From the first line to the last, output the material exactly.

++++++++

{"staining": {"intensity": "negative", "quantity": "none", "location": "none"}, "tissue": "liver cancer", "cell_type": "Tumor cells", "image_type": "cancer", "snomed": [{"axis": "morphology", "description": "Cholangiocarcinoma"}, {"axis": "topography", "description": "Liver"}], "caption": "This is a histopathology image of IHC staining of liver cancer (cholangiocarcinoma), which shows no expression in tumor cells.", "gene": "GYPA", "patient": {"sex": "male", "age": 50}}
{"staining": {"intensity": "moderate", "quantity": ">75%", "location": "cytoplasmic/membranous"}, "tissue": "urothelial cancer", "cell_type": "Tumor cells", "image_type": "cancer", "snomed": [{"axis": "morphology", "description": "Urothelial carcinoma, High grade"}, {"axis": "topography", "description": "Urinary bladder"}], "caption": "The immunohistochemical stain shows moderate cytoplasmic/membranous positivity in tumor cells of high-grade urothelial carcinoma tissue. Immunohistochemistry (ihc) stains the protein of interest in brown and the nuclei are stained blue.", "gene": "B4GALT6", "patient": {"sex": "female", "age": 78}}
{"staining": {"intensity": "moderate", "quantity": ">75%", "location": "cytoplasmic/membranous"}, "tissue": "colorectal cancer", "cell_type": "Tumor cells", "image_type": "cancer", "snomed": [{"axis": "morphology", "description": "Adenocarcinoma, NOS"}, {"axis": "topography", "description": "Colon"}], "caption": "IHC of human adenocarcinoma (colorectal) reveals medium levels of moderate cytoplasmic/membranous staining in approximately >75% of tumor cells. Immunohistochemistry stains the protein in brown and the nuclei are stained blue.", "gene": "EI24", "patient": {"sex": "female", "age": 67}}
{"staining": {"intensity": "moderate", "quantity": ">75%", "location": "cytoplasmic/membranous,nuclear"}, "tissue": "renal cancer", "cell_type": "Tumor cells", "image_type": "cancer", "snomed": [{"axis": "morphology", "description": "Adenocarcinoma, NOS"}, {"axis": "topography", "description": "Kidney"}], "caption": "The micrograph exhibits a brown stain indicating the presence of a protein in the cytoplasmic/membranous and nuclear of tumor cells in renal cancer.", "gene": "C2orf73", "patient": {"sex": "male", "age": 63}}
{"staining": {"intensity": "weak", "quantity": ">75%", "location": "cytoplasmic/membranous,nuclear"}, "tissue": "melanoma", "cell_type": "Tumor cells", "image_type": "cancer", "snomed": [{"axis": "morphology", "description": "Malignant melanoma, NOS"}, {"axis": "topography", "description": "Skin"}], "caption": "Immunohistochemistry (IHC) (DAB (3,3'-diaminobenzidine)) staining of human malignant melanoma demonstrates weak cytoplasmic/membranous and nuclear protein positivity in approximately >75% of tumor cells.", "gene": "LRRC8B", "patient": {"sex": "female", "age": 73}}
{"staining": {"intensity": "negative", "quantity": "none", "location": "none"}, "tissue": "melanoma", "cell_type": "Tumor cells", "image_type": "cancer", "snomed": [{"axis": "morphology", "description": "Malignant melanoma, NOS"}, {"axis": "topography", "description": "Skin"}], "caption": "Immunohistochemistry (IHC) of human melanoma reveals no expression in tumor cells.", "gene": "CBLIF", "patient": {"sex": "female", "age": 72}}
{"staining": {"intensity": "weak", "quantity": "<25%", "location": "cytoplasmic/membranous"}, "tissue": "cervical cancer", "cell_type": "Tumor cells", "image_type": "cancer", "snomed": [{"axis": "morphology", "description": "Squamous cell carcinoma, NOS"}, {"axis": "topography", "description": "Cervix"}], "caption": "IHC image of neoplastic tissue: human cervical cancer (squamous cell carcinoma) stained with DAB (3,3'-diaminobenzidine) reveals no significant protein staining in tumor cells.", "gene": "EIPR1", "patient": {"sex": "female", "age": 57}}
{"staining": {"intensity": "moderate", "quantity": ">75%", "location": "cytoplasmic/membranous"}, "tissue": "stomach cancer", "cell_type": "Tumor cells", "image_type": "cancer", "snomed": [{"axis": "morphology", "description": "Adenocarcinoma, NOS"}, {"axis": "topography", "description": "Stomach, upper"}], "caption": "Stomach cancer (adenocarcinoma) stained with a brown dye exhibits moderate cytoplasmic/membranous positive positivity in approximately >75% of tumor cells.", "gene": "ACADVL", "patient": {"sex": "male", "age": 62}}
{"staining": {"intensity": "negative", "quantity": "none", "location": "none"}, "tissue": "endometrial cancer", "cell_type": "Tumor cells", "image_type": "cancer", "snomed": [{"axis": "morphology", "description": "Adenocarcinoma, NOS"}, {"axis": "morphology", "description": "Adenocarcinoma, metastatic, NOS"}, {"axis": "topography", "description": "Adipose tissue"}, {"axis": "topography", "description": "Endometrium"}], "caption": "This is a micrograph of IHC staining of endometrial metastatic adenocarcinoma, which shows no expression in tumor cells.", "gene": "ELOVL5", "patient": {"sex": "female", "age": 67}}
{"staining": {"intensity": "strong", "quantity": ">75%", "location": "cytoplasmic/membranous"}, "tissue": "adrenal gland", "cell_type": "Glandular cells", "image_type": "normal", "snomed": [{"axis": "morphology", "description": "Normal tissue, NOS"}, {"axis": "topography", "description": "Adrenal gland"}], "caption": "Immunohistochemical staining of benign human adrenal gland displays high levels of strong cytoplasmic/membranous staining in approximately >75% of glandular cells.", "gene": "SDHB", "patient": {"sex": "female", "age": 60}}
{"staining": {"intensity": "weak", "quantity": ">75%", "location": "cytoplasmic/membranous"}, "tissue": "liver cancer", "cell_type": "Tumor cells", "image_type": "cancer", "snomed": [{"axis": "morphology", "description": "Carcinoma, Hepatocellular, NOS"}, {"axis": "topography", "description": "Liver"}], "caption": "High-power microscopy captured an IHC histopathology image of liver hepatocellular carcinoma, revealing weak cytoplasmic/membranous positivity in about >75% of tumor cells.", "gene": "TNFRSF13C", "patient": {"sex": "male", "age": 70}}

++++++++

- [Your response]:
{"staining": {"intensity": "negative", "quantity": "none", "location": "none"}, "tissue": "liver cancer", "cell_type": "Tumor cells", "image_type": "cancer", "snomed": [{"axis": "morphology", "description": "Cholangiocarcinoma"}, {"axis": "topography", "description": "Liver"}], "caption": "This is a histopathology image of IHC staining of liver cancer (cholangiocarcinoma), which shows no expression in tumor cells.", "gene": "GYPA", "patient": {"sex": "male", "age": 50}}
{"staining": {"intensity": "moderate", "quantity": ">75%", "location": "cytoplasmic/membranous"}, "tissue": "urothelial cancer", "cell_type": "Tumor cells", "image_type": "cancer", "snomed": [{"axis": "morphology", "description": "Urothelial carcinoma, High grade"}, {"axis": "topography", "description": "Urinary bladder"}], "caption": "The immunohistochemical stain shows moderate cytoplasmic/membranous positivity in tumor cells of high-grade urothelial carcinoma tissue. Immunohistochemistry (ihc) stains the protein of interest in brown and the nuclei are stained blue.", "gene": "B4GALT6", "patient": {"sex": "female", "age": 78}}
{"staining": {"intensity": "moderate", "quantity": ">75%", "location": "cytoplasmic/membranous"}, "tissue": "colorectal cancer", "cell_type": "Tumor cells", "image_type": "cancer", "snomed": [{"axis": "morphology", "description": "Adenocarcinoma, NOS"}, {"axis": "topography", "description": "Colon"}], "caption": "IHC of human adenocarcinoma (colorectal) reveals medium levels of moderate cytoplasmic/membranous staining in approximately >75% of tumor cells. Immunohistochemistry stains the protein in brown and the nuclei are stained blue.", "gene": "EI24", "patient": {"sex": "female", "age": 67}}
{"staining": {"intensity": "moderate", "quantity": ">75%", "location": "cytoplasmic/membranous,nuclear"}, "tissue": "renal cancer", "cell_type": "Tumor cells", "image_type": "cancer", "snomed": [{"axis": "morphology", "description": "Adenocarcinoma, NOS"}, {"axis": "topography", "description": "Kidney"}], "caption": "The micrograph exhibits a brown stain indicating the presence of a protein in the cytoplasmic/membranous and nuclear of tumor cells in renal cancer.", "gene": "C2orf73", "patient": {"sex": "male", "age": 63}}
{"staining": {"intensity": "weak", "quantity": ">75%", "location": "cytoplasmic/membranous,nuclear"}, "tissue": "melanoma", "cell_type": "Tumor cells", "image_type": "cancer", "snomed": [{"axis": "morphology", "description": "Malignant melanoma, NOS"}, {"axis": "topography", "description": "Skin"}], "caption": "Immunohistochemistry (IHC) (DAB (3,3'-diaminobenzidine)) staining of human malignant melanoma demonstrates weak cytoplasmic/membranous and nuclear protein positivity in approximately >75% of tumor cells.", "gene": "LRRC8B", "patient": {"sex": "female", "age": 73}}
{"staining": {"intensity": "negative", "quantity": "none", "location": "none"}, "tissue": "melanoma", "cell_type": "Tumor cells", "image_type": "cancer", "snomed": [{"axis": "morphology", "description": "Malignant melanoma, NOS"}, {"axis": "topography", "description": "Skin"}], "caption": "Immunohistochemistry (IHC) of human melanoma reveals no expression in tumor cells.", "gene": "CBLIF", "patient": {"sex": "female", "age": 72}}
{"staining": {"intensity": "weak", "quantity": "<25%", "location": "cytoplasmic/membranous"}, "tissue": "cervical cancer", "cell_type": "Tumor cells", "image_type": "cancer", "snomed": [{"axis": "morphology", "description": "Squamous cell carcinoma, NOS"}, {"axis": "topography", "description": "Cervix"}], "caption": "IHC image of neoplastic tissue: human cervical cancer (squamous cell carcinoma) stained with DAB (3,3'-diaminobenzidine) reveals no significant protein staining in tumor cells.", "gene": "EIPR1", "patient": {"sex": "female", "age": 57}}
{"staining": {"intensity": "moderate", "quantity": ">75%", "location": "cytoplasmic/membranous"}, "tissue": "stomach cancer", "cell_type": "Tumor cells", "image_type": "cancer", "snomed": [{"axis": "morphology", "description": "Adenocarcinoma, NOS"}, {"axis": "topography", "description": "Stomach, upper"}], "caption": "Stomach cancer (adenocarcinoma) stained with a brown dye exhibits moderate cytoplasmic/membranous positive positivity in approximately >75% of tumor cells.", "gene": "ACADVL", "patient": {"sex": "male", "age": 62}}
{"staining": {"intensity": "negative", "quantity": "none", "location": "none"}, "tissue": "endometrial cancer", "cell_type": "Tumor cells", "image_type": "cancer", "snomed": [{"axis": "morphology", "description": "Adenocarcinoma, NOS"}, {"axis": "morphology", "description": "Adenocarcinoma, metastatic, NOS"}, {"axis": "topography", "description": "Adipose tissue"}, {"axis": "topography", "description": "Endometrium"}], "caption": "This is a micrograph of IHC staining of endometrial metastatic adenocarcinoma, which shows no expression in tumor cells.", "gene": "ELOVL5", "patient": {"sex": "female", "age": 67}}
{"staining": {"intensity": "strong", "quantity": ">75%", "location": "cytoplasmic/membranous"}, "tissue": "adrenal gland", "cell_type": "Glandular cells", "image_type": "normal", "snomed": [{"axis": "morphology", "description": "Normal tissue, NOS"}, {"axis": "topography", "description": "Adrenal gland"}], "caption": "Immunohistochemical staining of benign human adrenal gland displays high levels of strong cytoplasmic/membranous staining in approximately >75% of glandular cells.", "gene": "SDHB", "patient": {"sex": "female", "age": 60}}
{"staining": {"intensity": "weak", "quantity": ">75%", "location": "cytoplasmic/membranous"}, "tissue": "liver cancer", "cell_type": "Tumor cells", "image_type": "cancer", "snomed": [{"axis": "morphology", "description": "Carcinoma, Hepatocellular, NOS"}, {"axis": "topography", "description": "Liver"}], "caption": "High-power microscopy captured an IHC histopathology image of liver hepatocellular carcinoma, revealing weak cytoplasmic/membranous positivity in about >75% of tumor cells.", "gene": "TNFRSF13C", "patient": {"sex": "male", "age": 70}}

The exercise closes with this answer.